Le rapport présenté par le rapporteur général du CNT a révélé que les dépenses de l’État pour 2025 sont estimées à 43 469,09 milliards de francs guinéens, contre une prévision de 38 649,59 milliards de francs guinéens dans la Loi de Finances Rectificative (LFR) 2024, soit une augmentation de 4 819,50 milliards de francs (+12,47%). En proportion du PIB, ces dépenses représentent 16,41%.
Les dépenses sont réparties comme suit :
I. Budget général
Les dépenses du budget général sont évaluées à 42 254,94 milliards de francs, contre une prévision de 37 273,73 milliards dans la LFR 2024, soit une augmentation de 4 981,21 milliards. Elles sont réparties en dépenses courantes pour 27 227,90 milliards de francs (64,44% du budget général) et en dépenses d’investissement pour 15 027,03 milliards de francs (35,56%).
A. Dépenses courantes
Les dépenses courantes, qui s’élèvent à 27 227,90 milliards de francs, augmentent de 3 544,47 milliards (+14,97%) par rapport à la LFR 2024. Cette hausse est principalement due aux éléments suivants :
Charges financières de la dette : 2 155,98 milliards de francs (+43,15%), répartis entre la dette intérieure (1 181,41 milliards) et la dette extérieure (974,57 milliards). Cette hausse résulte des remboursements des échéances des obligations du trésor émises en 2023.
Dépenses de personnel : 10 710,81 milliards de francs (+1 270,50 milliards), représentant 39,34% des dépenses courantes et 34,02% des recettes fiscales. L’augmentation est due à l’effet de la revalorisation salariale de 30% des fonctionnaires en 2024, la prévision d’une augmentation salariale de 5% pour 2025, la prise en compte des nouveaux fonctionnaires recrutés, et des provisions pour le paiement des arriérés de salaire des enseignants communautaires.
Dépenses de biens et services : 5 463,10 milliards de francs (+26,85%), incluant des provisions pour les activités de la transition, le reclassement de certains achats, et la hausse des crédits pour les représentations diplomatiques.
Dépenses de transfert : 8 898,01 milliards de francs (+5,55%), représentant 32,68% des dépenses courantes.
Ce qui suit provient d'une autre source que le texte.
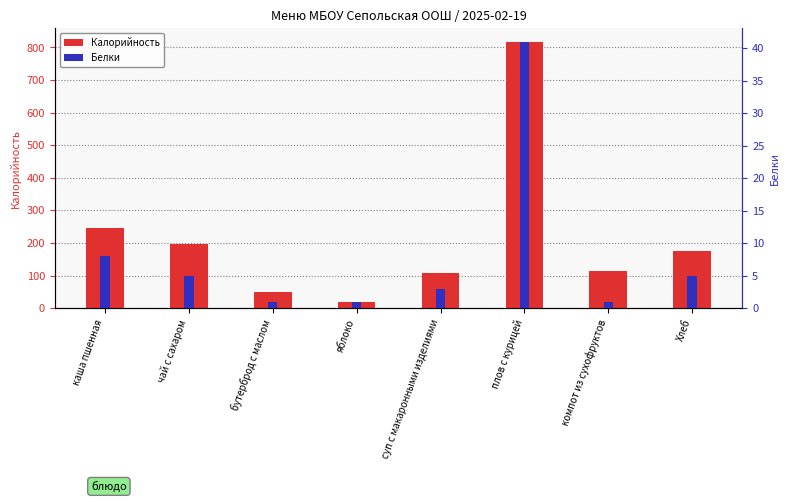

Reading right to left, extract all data points from this chart.

Калорийность: Хлеб=174	компот из сухофруктов=114	плов с курицей=818	суп с макаронными изделиями=109	яблоко=20	бутерброд с маслом=49	чай с сахаром=196	каша пшенная=246
Белки: Хлеб=5	компот из сухофруктов=1	плов с курицей=41	суп с макаронными изделиями=3	яблоко=1	бутерброд с маслом=1	чай с сахаром=5	каша пшенная=8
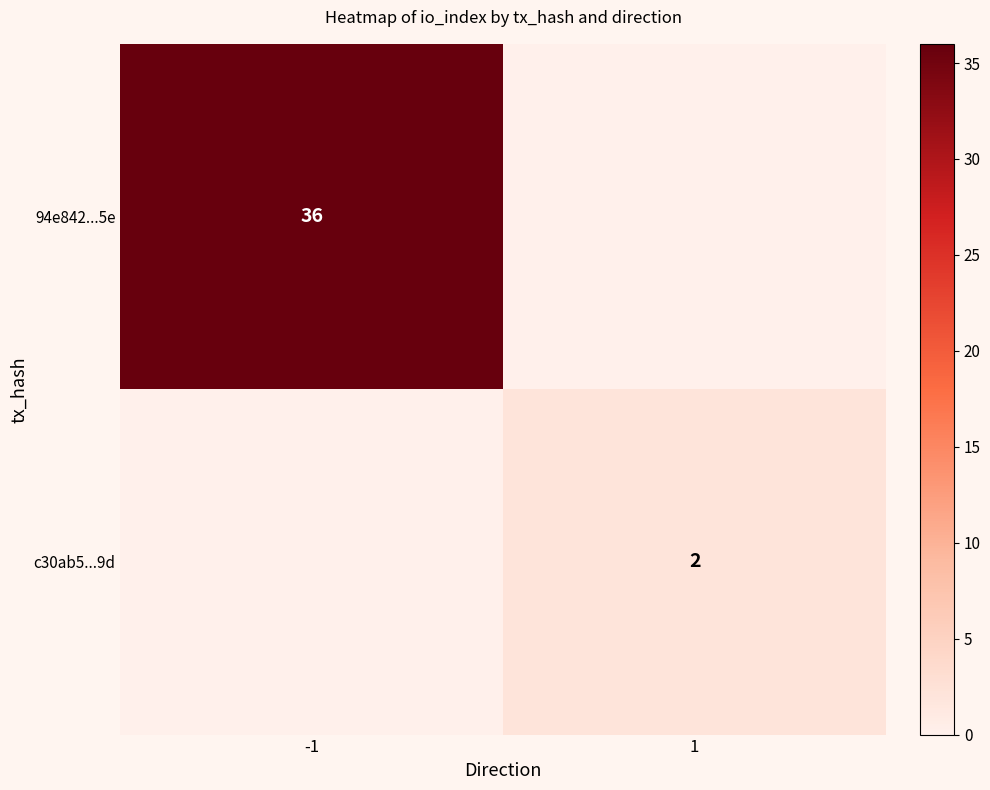

The c30ab5...9d series shows 2 at 1. True or false?

True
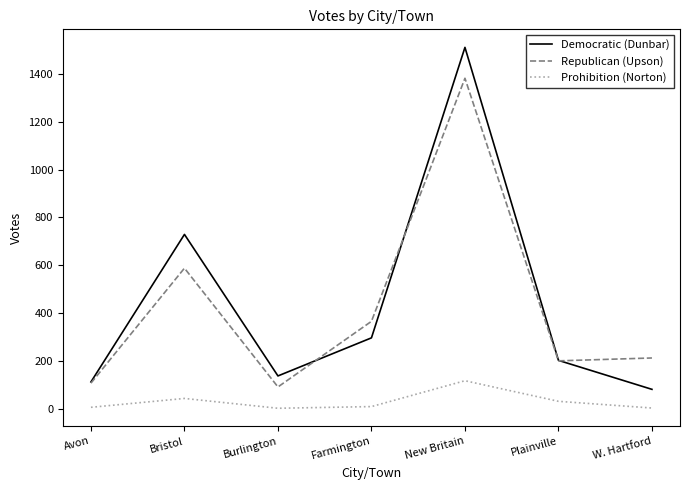

The Prohibition (Norton) series shows 44 at Bristol. True or false?

True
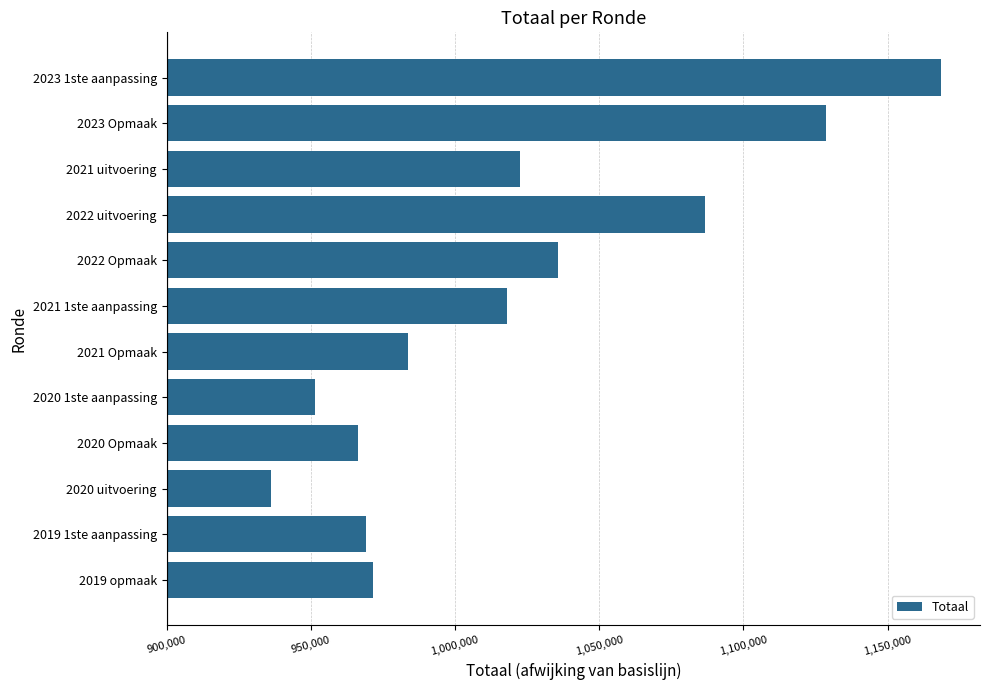

Are the bars horizontal?

Yes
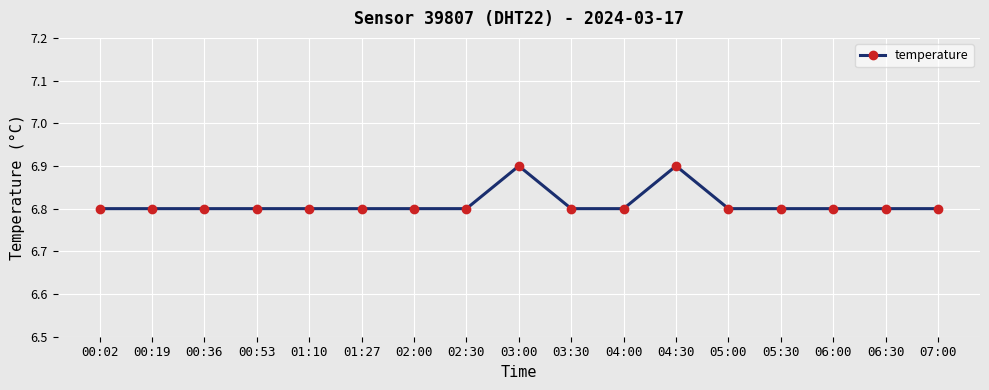

True or false: the data has more than 0 interior local peaks.

True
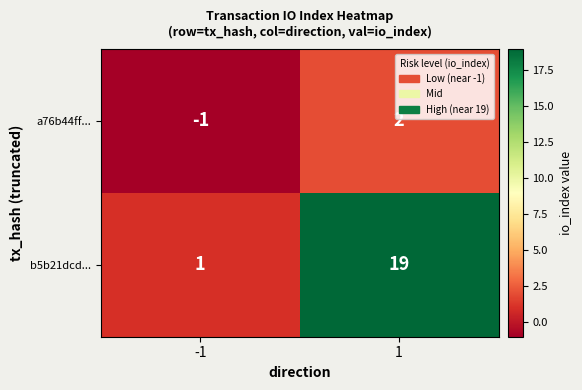

Count the number of categories in the chart.

2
Ces dépenses couvrent des éléments comme la subvention du prix de l’électricité pour les ménages, les pensions civiles et militaires, le remboursement des crédits TVA, et le financement de projets sociaux et institutionnels.
B. Dépenses d’investissement
Les dépenses d’investissement du budget général s’élèvent à 15 027,03 milliards de francs, contre 13 590,28 milliards en LFR 2024, soit une augmentation de 1 436,75 milliards (+10,57%). Elles concernent principalement les projets et programmes, pour un montant de 13 228,48 milliards de francs (+9,87%), financés à 46,90% par des ressources intérieures et à 53,10% par des ressources extérieures. Les dépenses d’investissement hors projets sont prévues à 1 798,55 milliards de francs, dont une partie est allouée au Fonds d’Entretien Routier, aux prises de participation de l’État, et aux acquisitions pour les ministères.
II. Budgets d’Affectation Spéciale (BAS)
Les dépenses des Budgets d’Affectation Spéciale (BAS) se chiffrent à 1 214,15 milliards de francs, contre 1 375,86 milliards en LFR 2024, soit une baisse de 161,71 milliards (-11,75%). Ces dépenses concernent notamment :
Le Fonds National de Développement Local (FNDL) pour 549,51 milliards (+12,06%).
Le Fonds d’Investissement Minier (FIM) pour 183,17 milliards (+12,06%).
Le Fonds de Développement des Communes de Conakry (FODECCON) pour 443,47 milliards (+29,82%).
Le Fonds Commun de l’Éducation (FCE) pour 38 milliards (-90,01%).
Solde budgétaire et financement
Le solde budgétaire pour 2025 est projeté à -8 292,94 milliards de francs (-3,13% du PIB). Ce déficit sera entièrement financé par un financement net de 8 292,94 milliards de francs, résultant de la contraction entre les ressources et les charges de financement.